(Dataset excerpt)
------------------------------
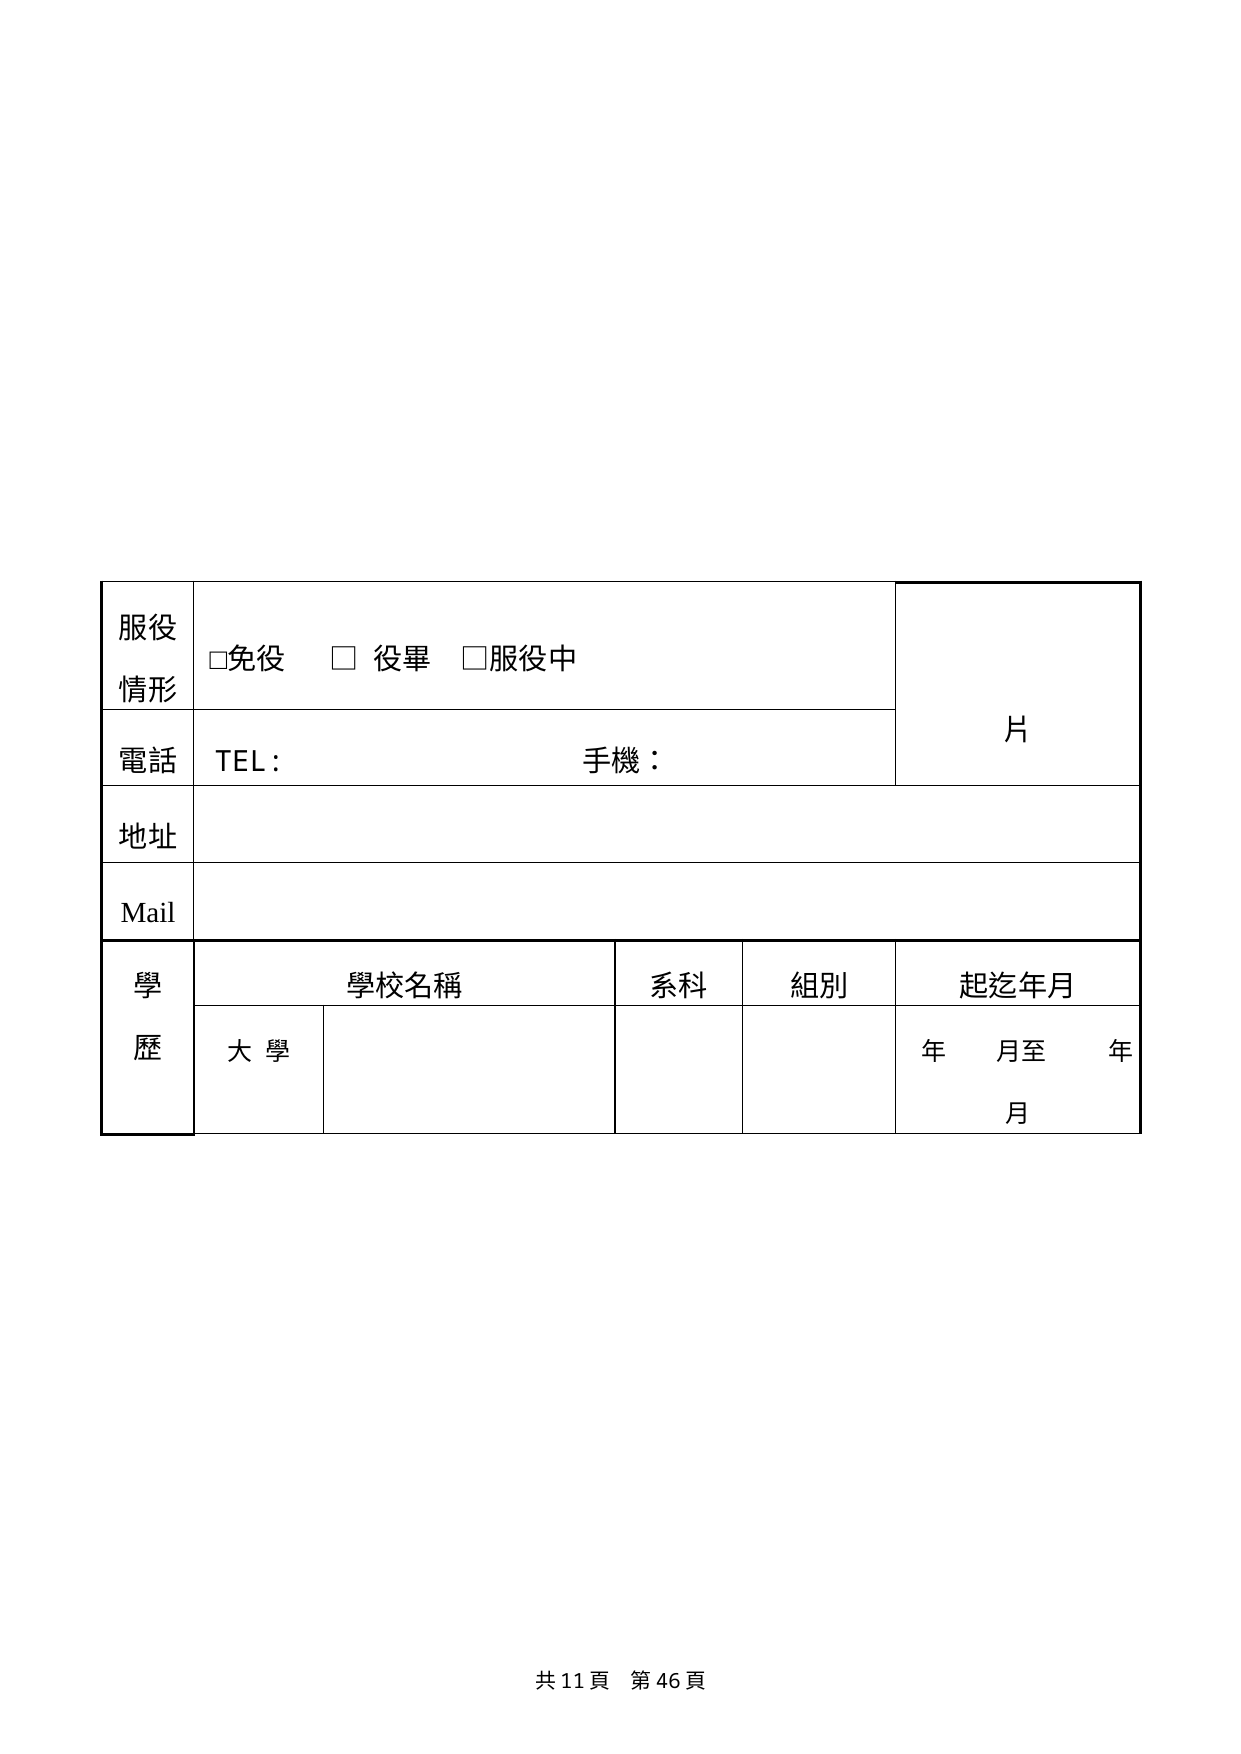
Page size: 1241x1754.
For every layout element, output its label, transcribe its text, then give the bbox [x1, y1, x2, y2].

table_cell □免役 □ 役畢 □服役中 [194, 582, 895, 709]
table_header 片 [896, 584, 1139, 785]
table_cell 起迄年月 [896, 942, 1139, 1004]
table_cell TEL: 手機： [194, 710, 895, 785]
table_cell [324, 1006, 614, 1133]
table_cell 學 歷 [103, 942, 193, 1133]
table_cell 學校名稱 [195, 942, 614, 1004]
table_cell [194, 786, 1139, 862]
table_cell Mail [103, 863, 193, 939]
table_cell 大 學 [195, 1006, 323, 1133]
table_cell 服役 情形 [103, 582, 193, 709]
table_cell 組別 [743, 942, 895, 1004]
table_cell [743, 1006, 895, 1133]
table_cell 年 月至 年 月 [896, 1006, 1139, 1133]
table_cell [194, 863, 1139, 939]
table_cell 電話 [103, 710, 193, 785]
table_cell [616, 1006, 742, 1133]
table_cell 系科 [616, 942, 742, 1004]
table_cell 地址 [103, 786, 193, 862]
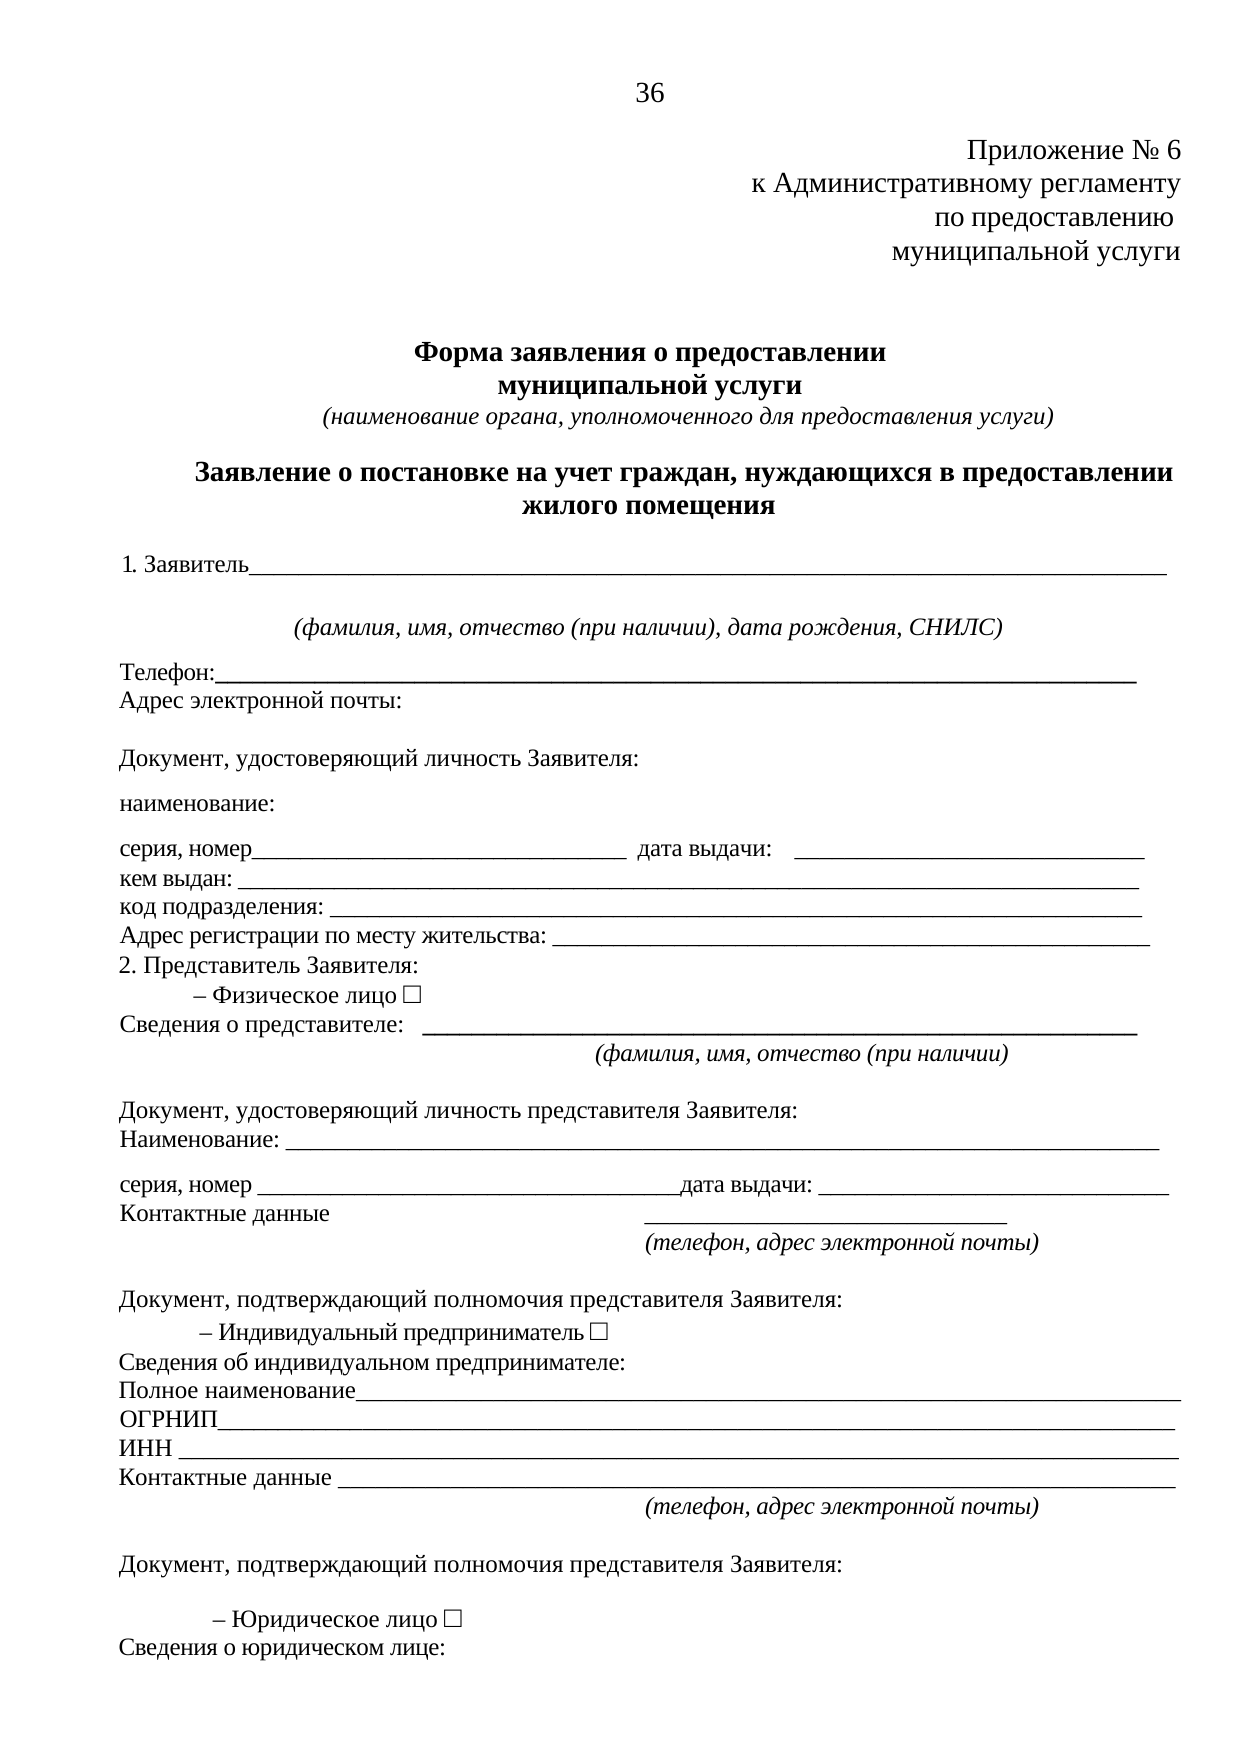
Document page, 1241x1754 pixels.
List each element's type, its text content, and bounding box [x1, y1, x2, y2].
------------------------------
### Problem
Transcribe every line of the data above word for word, leaving out the pictures.

### Task answer
Page size: 1241x1754.
For every layout element, output its label, transcribe its text, then give the bbox [x1, y1, x2, y2].

table_cell □免役 □ 役畢 □服役中 [194, 582, 895, 709]
table_header 片 [896, 584, 1139, 785]
table_cell 起迄年月 [896, 942, 1139, 1004]
table_cell TEL: 手機： [194, 710, 895, 785]
table_cell [324, 1006, 614, 1133]
table_cell 學 歷 [103, 942, 193, 1133]
table_cell 學校名稱 [195, 942, 614, 1004]
table_cell [194, 786, 1139, 862]
table_cell Mail [103, 863, 193, 939]
table_cell 大 學 [195, 1006, 323, 1133]
table_cell 服役 情形 [103, 582, 193, 709]
table_cell 組別 [743, 942, 895, 1004]
table_cell [743, 1006, 895, 1133]
table_cell 年 月至 年 月 [896, 1006, 1139, 1133]
table_cell [194, 863, 1139, 939]
table_cell 電話 [103, 710, 193, 785]
table_cell [616, 1006, 742, 1133]
table_cell 系科 [616, 942, 742, 1004]
table_cell 地址 [103, 786, 193, 862]
Document page, 1241x1754 pixels.
List each element's type, its text content, and bounding box [x1, y1, x2, y2].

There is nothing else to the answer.